Source extract:
%%
New Hampshire is changing.

In the past eight years, the electorate shifted dramatically to the Democratic side — noteworthy in a state that once was reliably Republican for state and national offices. In the 2006 election, for the first time since 1874, New Hampshire Democrats held the governor’s office and majorities in both the state House and Senate. This year, majorities held in the Statehouse, both Democratic U.S. Representatives kept their seats, former Democratic Gov. Jeanne Shaheen bested Republican Senator John Sununu, and Democratic Gov. John Lynch easily won reelection to a third term.

Democrats rode a wave of excitement from the top of the ticket down right into office.

Did longtime Republican voters switch it up and cross party lines to cast votes? Demographers say no. They say Republicans voted for Republicans and Democrats voted for Democrats. There are just a whole lot more Democrats in New Hampshire than there used to be, officials said.

“There’s just not that many [Republicans],” said Andrew Smith, director of the University of New Hampshire survey center.

The survey center’s final poll prior to the election indicated New Hampshire’s electorate identified itself as 46 percent core Democrats versus 33 percent core Republicans.
%%
Problem set:
A. Reproduce the passage on New Hampshire voters starting with "In the past" and going on through "a third term.", changing "electorate" to "voting public".
B. Answer these questions from the passage on New Hampshire voters:
(i) Before 2006, in what year had New Hampshire Democrats last held the governor's office and majorities in both the state House and Senate?
(ii) What position does Andrew Smith hold?
(iii) What percentages of core Democrats and core Republicans did the survey center's final pre-election poll report?

[Page-level text extractions]
%%
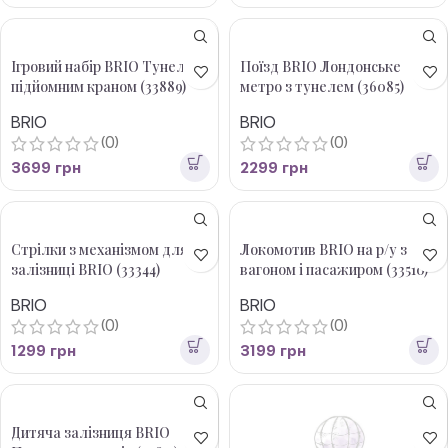
Ігровий набір BRIO Тунель з
Поїзд BRIO Лондонське
підйомним краном (33889)
метро з тунелем (36085)
BRIO
BRIO
(0)
(0)
3699
грн
2299
грн
Стрілки з механізмом для
Локомотив BRIO на р/у з
залізниці BRIO (33344)
вагоном і пасажиром (33510)
BRIO
BRIO
(0)
(0)
1299
грн
3199
грн
Дитяча залізниця BRIO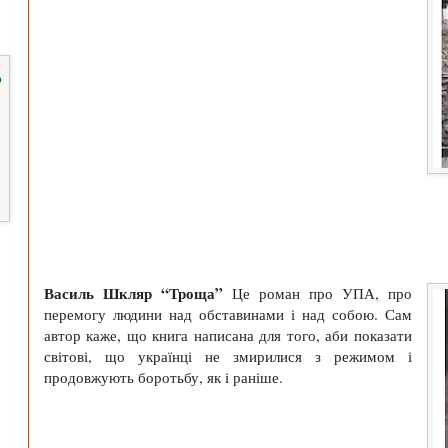
Василь Шкляр “Троща”
Це роман про УПА, про
перемогу людини над обставинами і над собою. Сам
автор каже, що книга написана для того, аби показати
світові, що українці не змирилися з режимом і
продовжують боротьбу, як і раніше.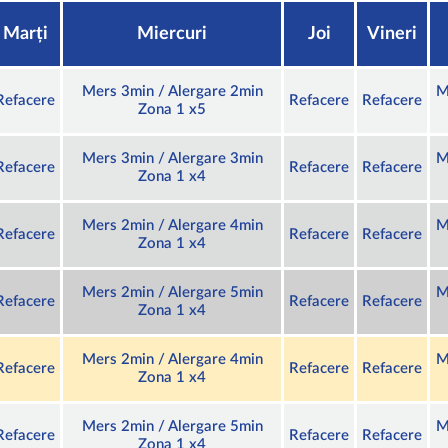
Marți
Miercuri
Joi
Vineri
Mers 3min / Alergare 2min
M
Refacere
Refacere
Refacere
Zona 1 x5
Mers 3min / Alergare 3min
M
Refacere
Refacere
Refacere
Zona 1 x4
Mers 2min / Alergare 4min
M
Refacere
Refacere
Refacere
Zona 1 x4
Mers 2min / Alergare 5min
M
Refacere
Refacere
Refacere
Zona 1 x4
Mers 2min / Alergare 4min
M
Refacere
Refacere
Refacere
Zona 1 x4
Mers 2min / Alergare 5min
M
Refacere
Refacere
Refacere
Zona 1 x4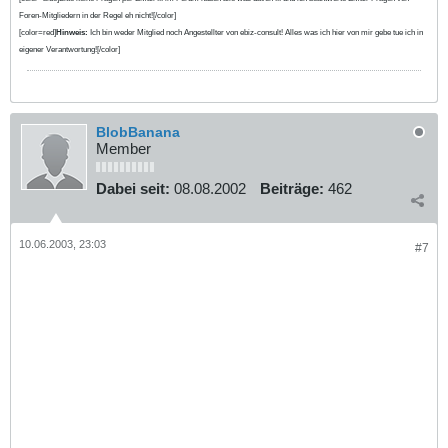
Foren-Mitgliedern in der Regel eh nicht![/color]
[color=red]
Hinweis:
Ich bin weder Mitglied noch Angestellter von ebiz-consult! Alles was ich hier von mir gebe tue ich in
eigener Verantwortung![/color]
BlobBanana
Member
Dabei seit:
08.08.2002
Beiträge:
462
10.06.2003, 23:03
#7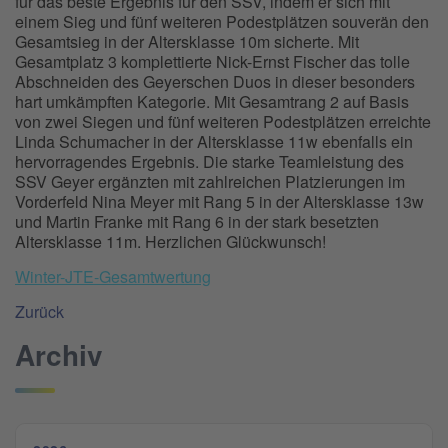
für das beste Ergebnis für den SSV, indem er sich mit
einem Sieg und fünf weiteren Podestplätzen souverän den
Gesamtsieg in der Altersklasse 10m sicherte. Mit
Gesamtplatz 3 komplettierte Nick-Ernst Fischer das tolle
Abschneiden des Geyerschen Duos in dieser besonders
hart umkämpften Kategorie. Mit Gesamtrang 2 auf Basis
von zwei Siegen und fünf weiteren Podestplätzen erreichte
Linda Schumacher in der Altersklasse 11w ebenfalls ein
hervorragendes Ergebnis. Die starke Teamleistung des
SSV Geyer ergänzten mit zahlreichen Platzierungen im
Vorderfeld Nina Meyer mit Rang 5 in der Altersklasse 13w
und Martin Franke mit Rang 6 in der stark besetzten
Altersklasse 11m. Herzlichen Glückwunsch!
Winter-JTE-Gesamtwertung
Zurück
Archiv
%%
Answer list:
A.
In the past eight years, the voting public shifted dramatically to the Democratic side — noteworthy in a state that once was reliably Republican for state and national offices. In the 2006 election, for the first time since 1874, New Hampshire Democrats held the governor’s office and majorities in both the state House and Senate. This year, majorities held in the Statehouse, both Democratic U.S. Representatives kept their seats, former Democratic Gov. Jeanne Shaheen bested Republican Senator John Sununu, and Democratic Gov. John Lynch easily won reelection to a third term.

B.
(i) 1874
(ii) Director of the University of New Hampshire survey center
(iii) 46 percent core Democrats and 33 percent core Republicans